• The STEMS project is about exploiting the new concept that has been recently introduced by the PI and his co-workers, namely the self-control of the spatial quality of optical beams in multimode nonlinear optical fibers. This concept will enable a breakthrough technology, capable of delivering high-energy optical pulses with high-average powers and much higher beam quality from fiber lasers than what is possible today. High-power fiber lasers are largely limited by transverse mode instabilities, and the loss of beam quality in delivery fibers. 
  • Optical fibers provide the backbone of today‚Äôs internet communication networks, and enable compact, low cost light sources for a variety of industrial and biomedical applications. In most of these applications, single-mode fibers are used. Replacing single-mode fibers with multimode fibers leads to a dramatic growth of transmission capacity, and a substantial increase of average power and pulse energy from fiber lasers. However, because of spatial dispersion and resulting mode interference, multimode fibers suffer from an inherent randomization of the spatial transverse beam profile, leading to a beam scrambling in a complex speckled pattern. Our approach is to exploit the intensity dependent refractive index, or Kerr nonlinearity, of glass fibers to recover the beam quality of a multimode wave, and compensate for temporal modal dispersion.
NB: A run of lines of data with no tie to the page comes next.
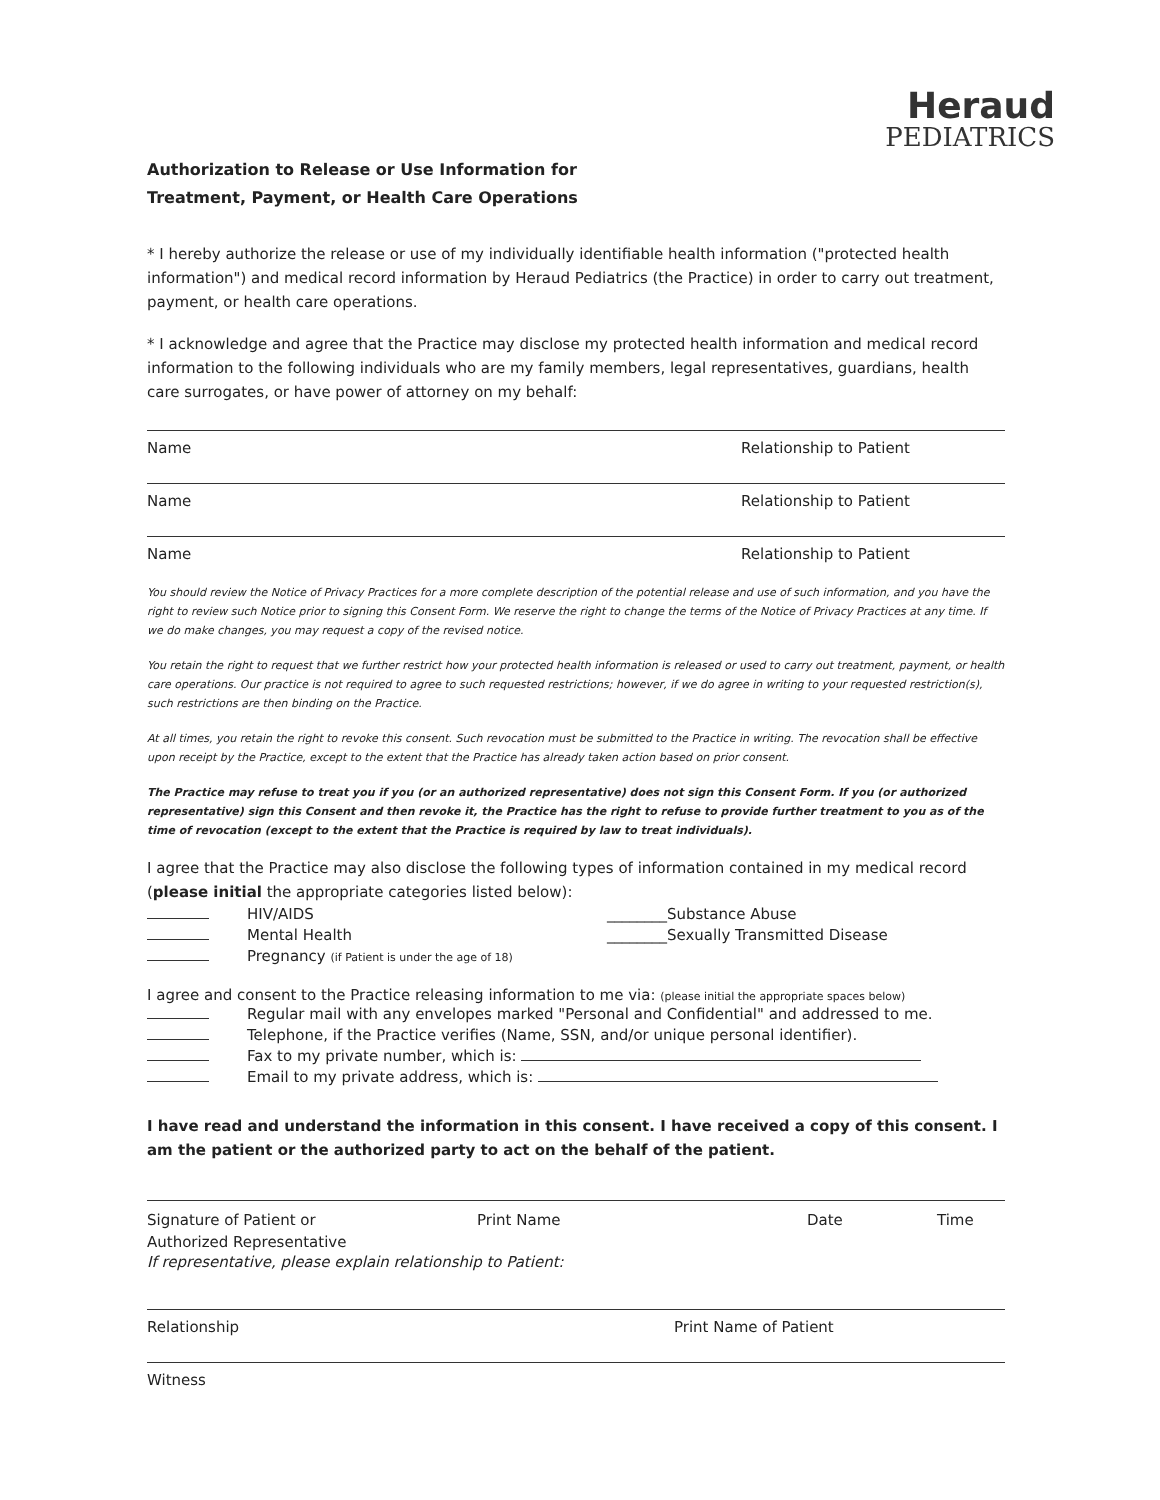Heraud
PEDIATRICS
Authorization to Release or Use Information for
Treatment, Payment, or Health Care Operations
* I hereby authorize the release or use of my individually identifiable health information ("protected health information") and medical record information by Heraud Pediatrics (the Practice) in order to carry out treatment, payment, or health care operations.
* I acknowledge and agree that the Practice may disclose my protected health information and medical record information to the following individuals who are my family members, legal representatives, guardians, health care surrogates, or have power of attorney on my behalf:
Name Relationship to Patient
Name Relationship to Patient
Name Relationship to Patient
You should review the Notice of Privacy Practices for a more complete description of the potential release and use of such information, and you have the right to review such Notice prior to signing this Consent Form. We reserve the right to change the terms of the Notice of Privacy Practices at any time. If we do make changes, you may request a copy of the revised notice.
You retain the right to request that we further restrict how your protected health information is released or used to carry out treatment, payment, or health care operations. Our practice is not required to agree to such requested restrictions; however, if we do agree in writing to your requested restriction(s), such restrictions are then binding on the Practice.
At all times, you retain the right to revoke this consent. Such revocation must be submitted to the Practice in writing. The revocation shall be effective upon receipt by the Practice, except to the extent that the Practice has already taken action based on prior consent.
The Practice may refuse to treat you if you (or an authorized representative) does not sign this Consent Form. If you (or authorized representative) sign this Consent and then revoke it, the Practice has the right to refuse to provide further treatment to you as of the time of revocation (except to the extent that the Practice is required by law to treat individuals).
I agree that the Practice may also disclose the following types of information contained in my medical record (please initial the appropriate categories listed below):
HIV/AIDS ________Substance Abuse
Mental Health ________Sexually Transmitted Disease
Pregnancy (if Patient is under the age of 18)
I agree and consent to the Practice releasing information to me via: (please initial the appropriate spaces below)
Regular mail with any envelopes marked "Personal and Confidential" and addressed to me.
Telephone, if the Practice verifies (Name, SSN, and/or unique personal identifier).
Fax to my private number, which is:
Email to my private address, which is:
I have read and understand the information in this consent. I have received a copy of this consent. I am the patient or the authorized party to act on the behalf of the patient.
Signature of Patient or
Authorized Representative Print Name Date Time
If representative, please explain relationship to Patient:
Relationship Print Name of Patient
Witness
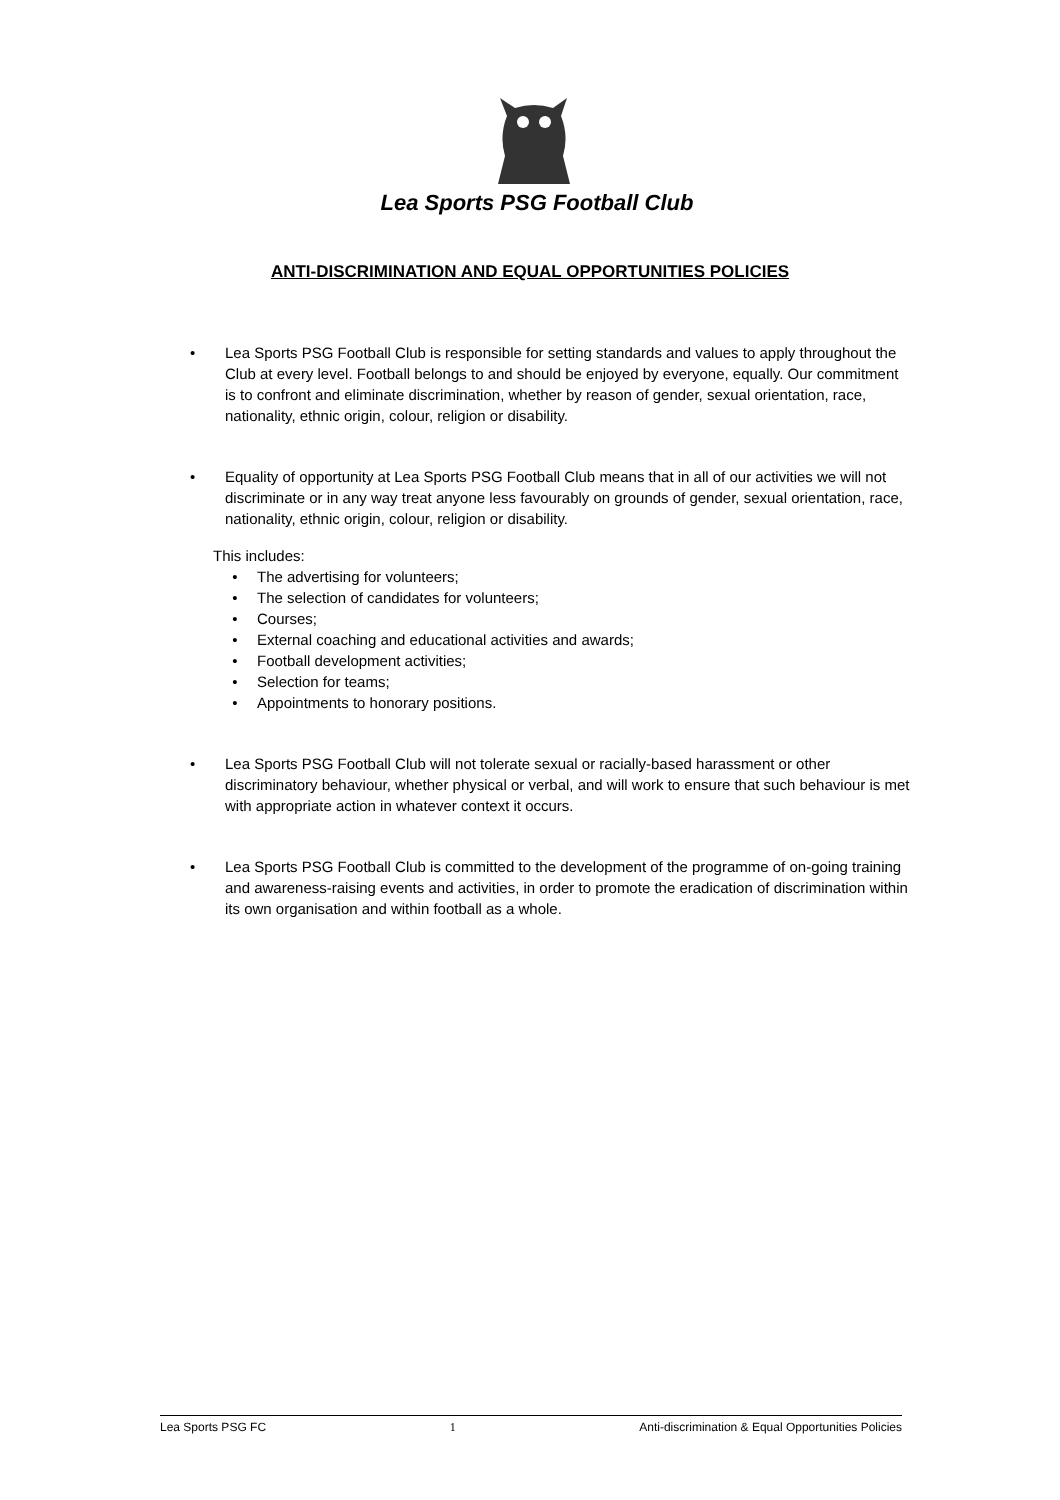Lea Sports PSG Football Club
ANTI-DISCRIMINATION AND EQUAL OPPORTUNITIES POLICIES
• Lea Sports PSG Football Club is responsible for setting standards and values to apply throughout the Club at every level. Football belongs to and should be enjoyed by everyone, equally. Our commitment is to confront and eliminate discrimination, whether by reason of gender, sexual orientation, race, nationality, ethnic origin, colour, religion or disability.
• Equality of opportunity at Lea Sports PSG Football Club means that in all of our activities we will not discriminate or in any way treat anyone less favourably on grounds of gender, sexual orientation, race, nationality, ethnic origin, colour, religion or disability.
This includes:
• The advertising for volunteers;
• The selection of candidates for volunteers;
• Courses;
• External coaching and educational activities and awards;
• Football development activities;
• Selection for teams;
• Appointments to honorary positions.
• Lea Sports PSG Football Club will not tolerate sexual or racially-based harassment or other discriminatory behaviour, whether physical or verbal, and will work to ensure that such behaviour is met with appropriate action in whatever context it occurs.
• Lea Sports PSG Football Club is committed to the development of the programme of on-going training and awareness-raising events and activities, in order to promote the eradication of discrimination within its own organisation and within football as a whole.
Lea Sports PSG FC 1 Anti-discrimination & Equal Opportunities Policies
  • First, we shall develop methods to control fiber nonlinearity, to compensate for temporal and spatial dispersion, thus preventing information spreading in the temporal domain, and beam quality loss in the spatial domain. Second, by adding rare-earth dopants to multimode fibers, we will demonstrate self-control of modal dispersion and beam quality in active multimode fibers. Third, via the spatio-temporal control of beam propagation, we will introduce a new fast saturable absorber mechanism for the mode-locking of high-power fiber lasers, analogous to Kerr-lens mode-locking with bulk crystals.